A doctor may need more information about lifestyle factors or recent behavior to make a diagnosis. If a person has breathed oil into their lungs, it may be the cause of pneumonia.

People with certain underlying health conditions may be at higher risk for endogenous lipoid pneumonia.

For example, researchers have suggested that Hodgkin lymphoma and rheumatoid arthritis have links to the disease.

Information about existing medical conditions can therefore help a doctor diagnose lipoid pneumonia.

If a person has an underlying health problem, pneumonia can be more serious. The person may need treatment in hospital.

Since lipoid pneumonia is so rare, there is no agreed guidelines for treatment. Most treatments include corticosteroids to reduce inflammation. In some cases, a person can develop a lung infection. The most common treatment for this is an antibiotic.

Doctors have used whole lung lavage – a method of physically removing fat from the lungs – to treat lipoid pneumonia. The procedure uses general anesthesia and involves repeatedly flushing the lungs with sterile saline. The process is complete when the saline solution comes out of the lungs clear and free of fat particles.

A person usually needs treatment on one lung at a time, with at least 2 weeks between treatments. This waiting period gives the first lung time to heal, which helps with breathing while the second lung is being treated.

Once they can leave the hospital, a person can recover at home. They will usually need to continue taking medication, often corticosteroids. Rest is important for a full recovery from pneumonia.

Pneumonia can be serious, especially in the elderly or people with underlying health conditions.
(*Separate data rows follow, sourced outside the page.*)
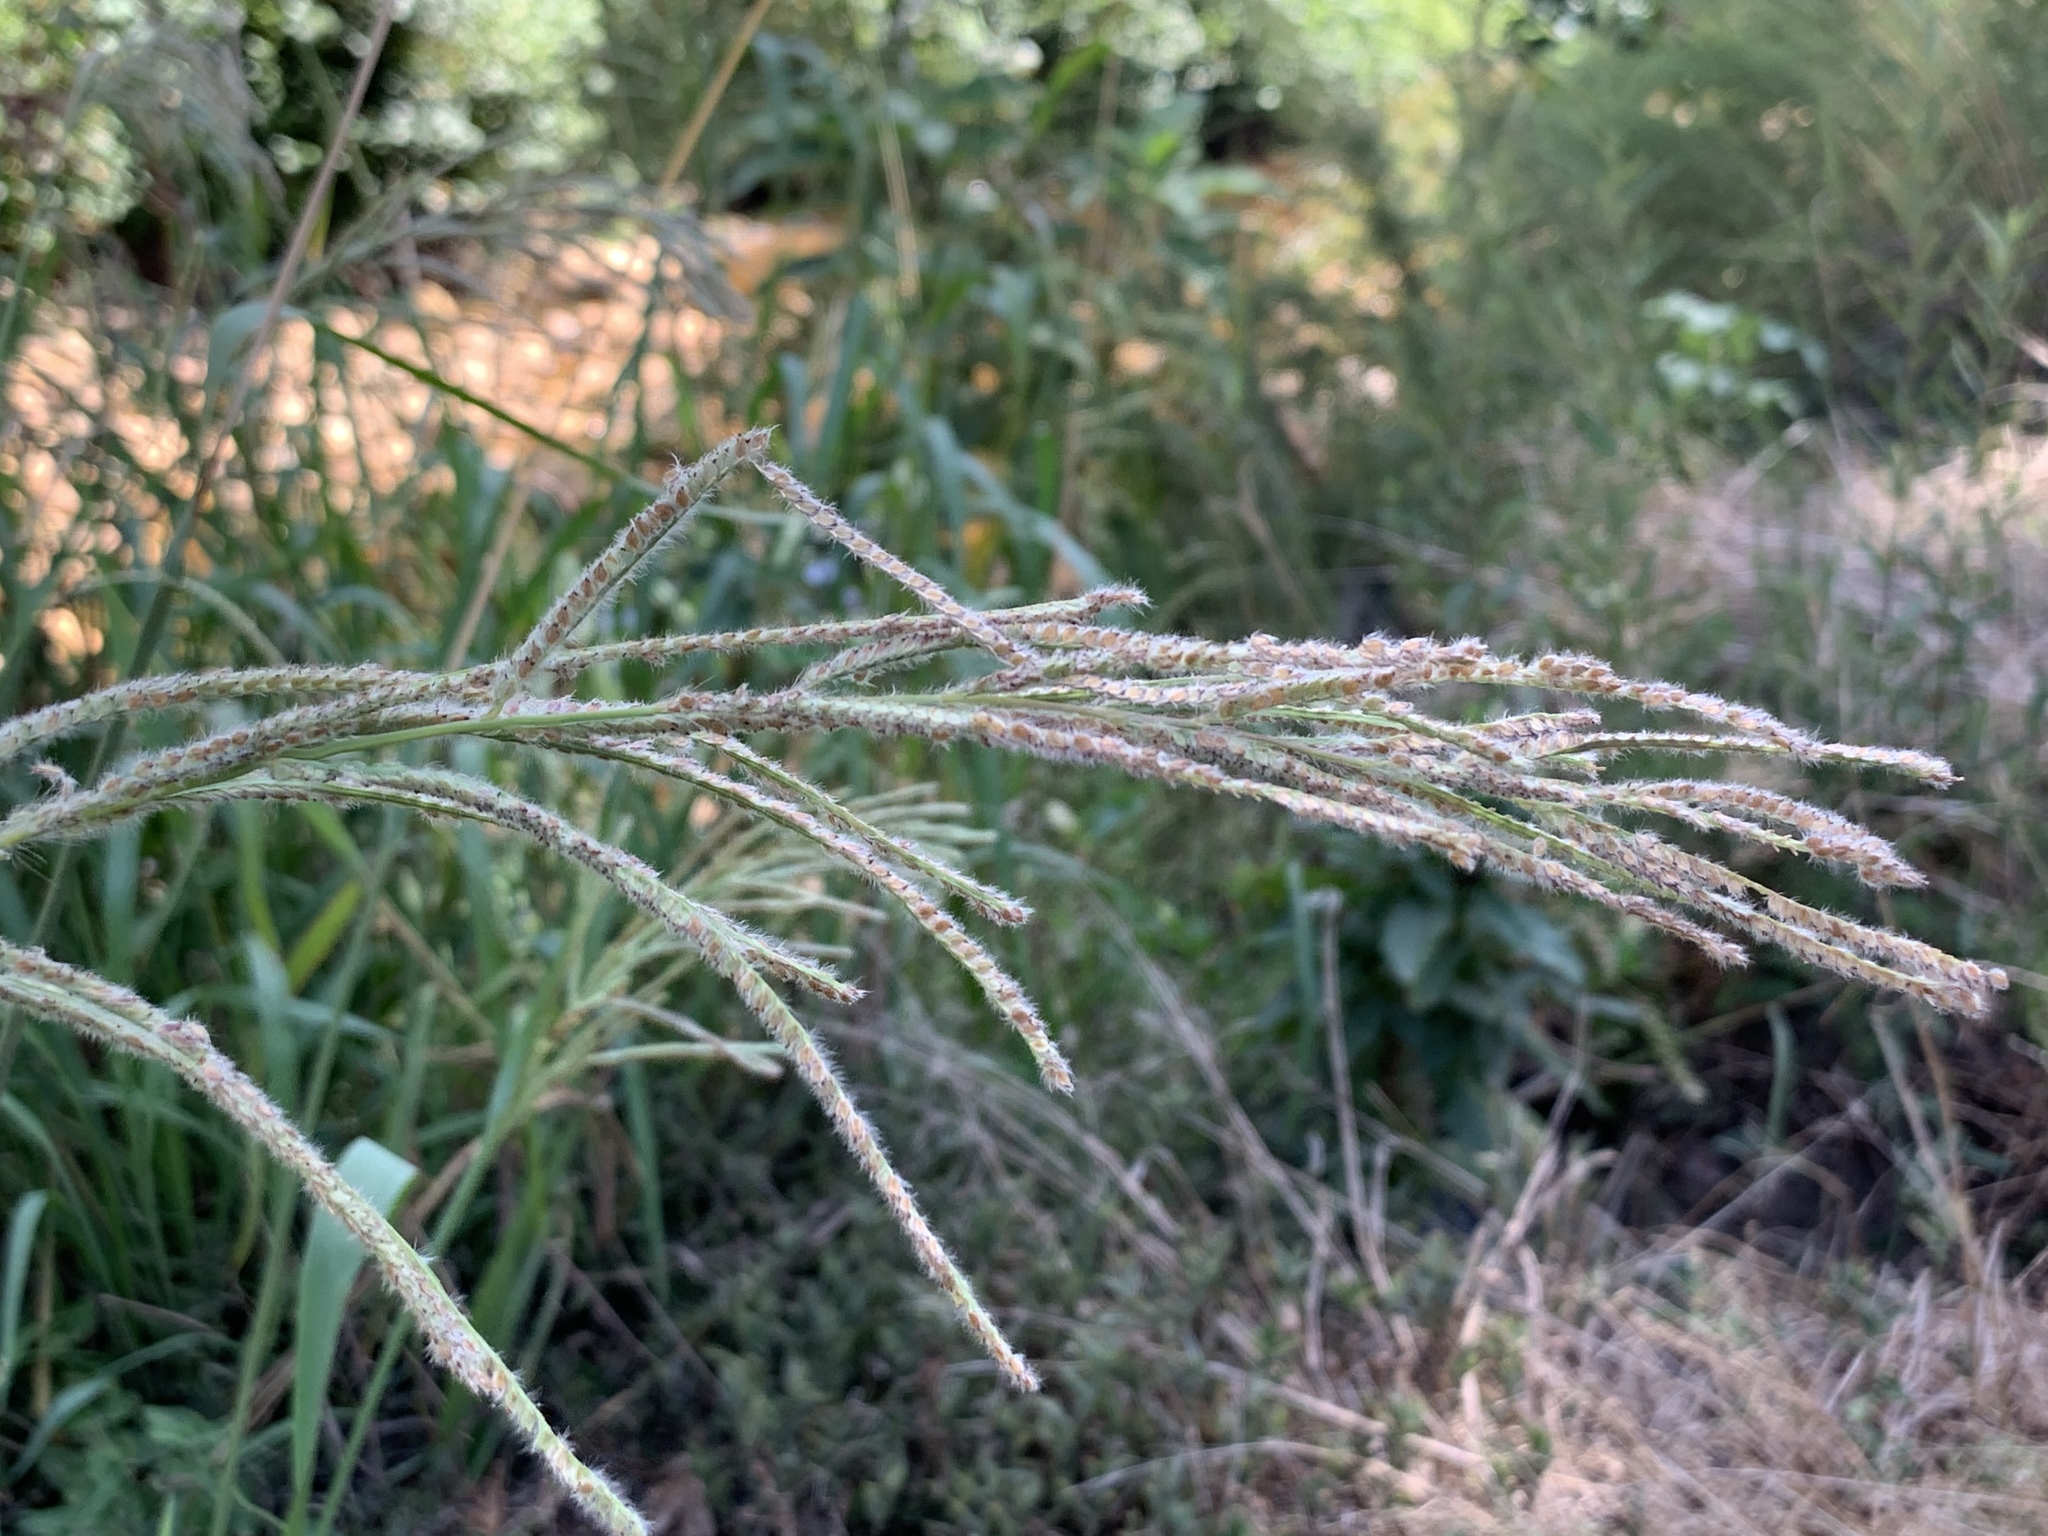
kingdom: Plantae
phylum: Tracheophyta
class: Liliopsida
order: Poales
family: Poaceae
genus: Paspalum
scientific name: Paspalum urvillei
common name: Vasey's grass
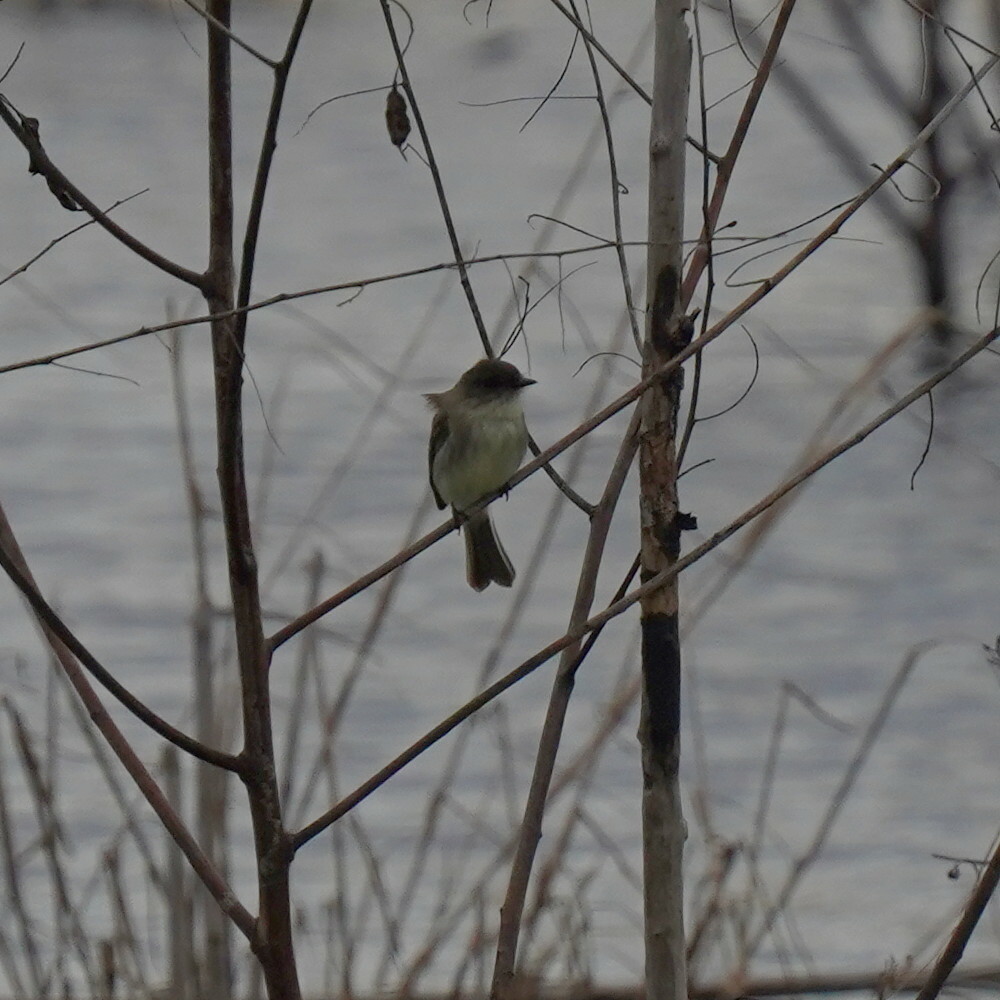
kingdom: Animalia
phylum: Chordata
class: Aves
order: Passeriformes
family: Tyrannidae
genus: Sayornis
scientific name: Sayornis phoebe
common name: Eastern phoebe
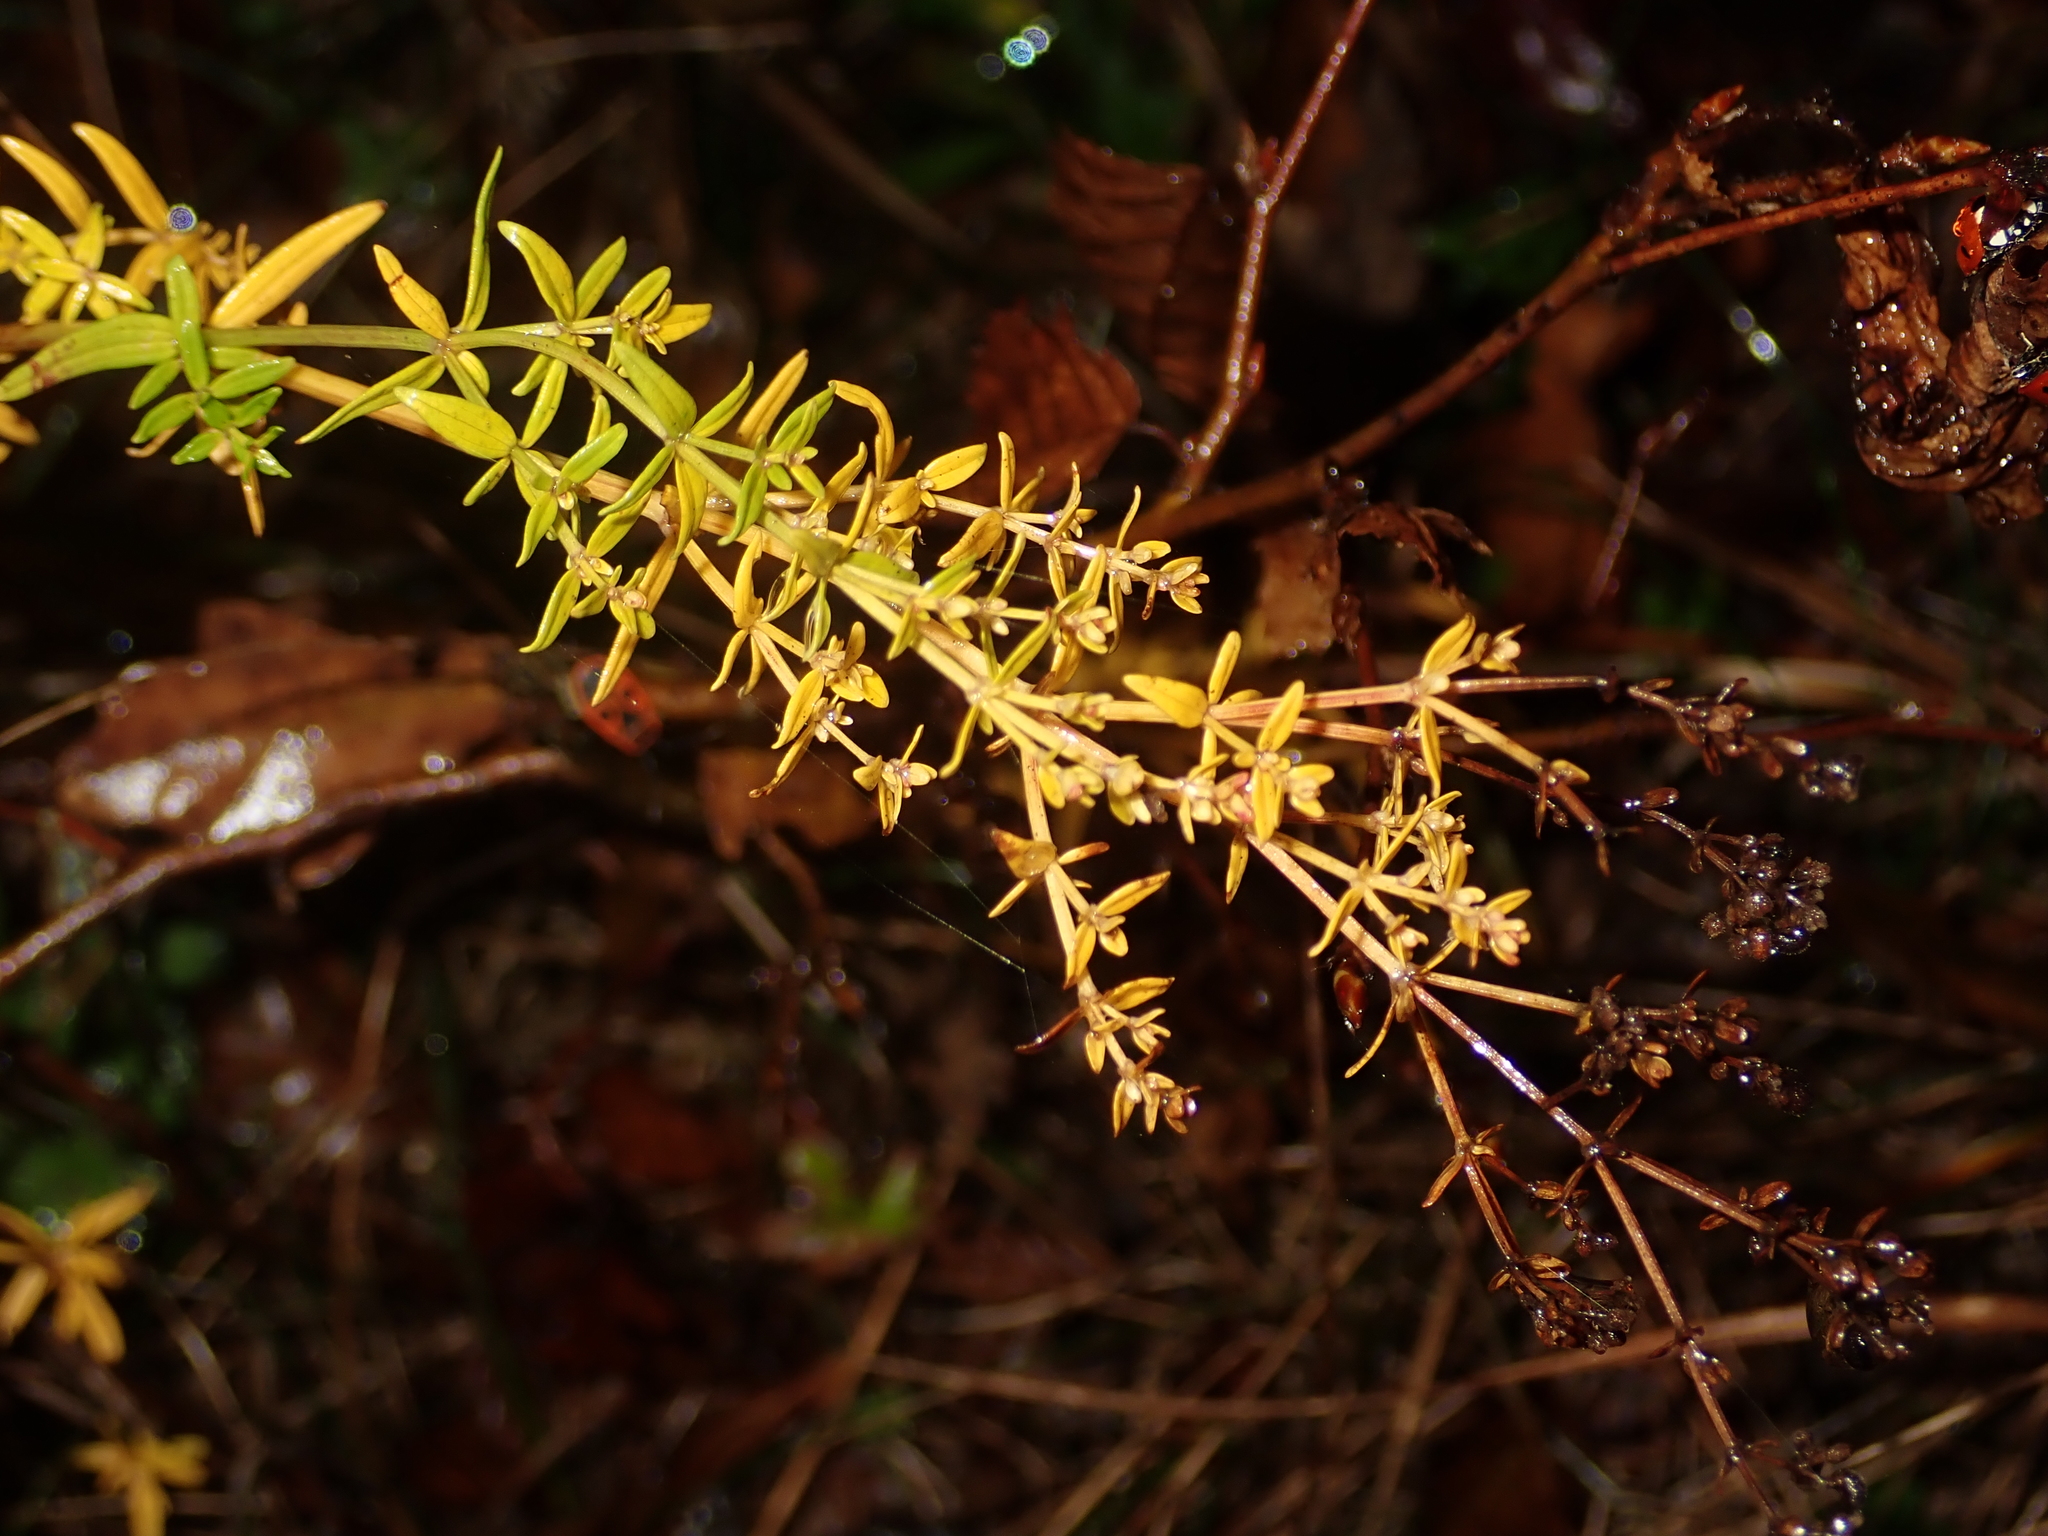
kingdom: Plantae
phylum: Tracheophyta
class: Magnoliopsida
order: Gentianales
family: Rubiaceae
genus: Galium
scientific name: Galium boreale
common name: Northern bedstraw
The disease can have complications, such as lung abscesses or pleurisy.

Getting plenty of rest will help a person recover. Some people will feel better within a week, but for others it may take longer. Most people should recover from pneumonia within a month, but some may continue to feel tired after symptoms subside.

Lipoid pneumonia is a rare disease with a limited amount of research. As a result, there is little information on how many people contract the disease and recover. However, those in the case studies we discussed above all recovered from the disease after treatment in hospital.

Lipoid pneumonia is a very rare disease and there are two main types.

Most cases are related to exposure to petroleum or petroleum-based products. This exposure can occur in the workplace or from the use of oils in the nose or mouth. Using electronic cigarettes with flavored oils may present certain risks.

The severity of symptoms varies among individuals, but people with severe symptoms usually require hospital treatment. Although there are no agreed guidelines for treatment, corticosteroids are generally effective.

Most of the case studies of people with lipoid pneumonia indicated that they had fully recovered.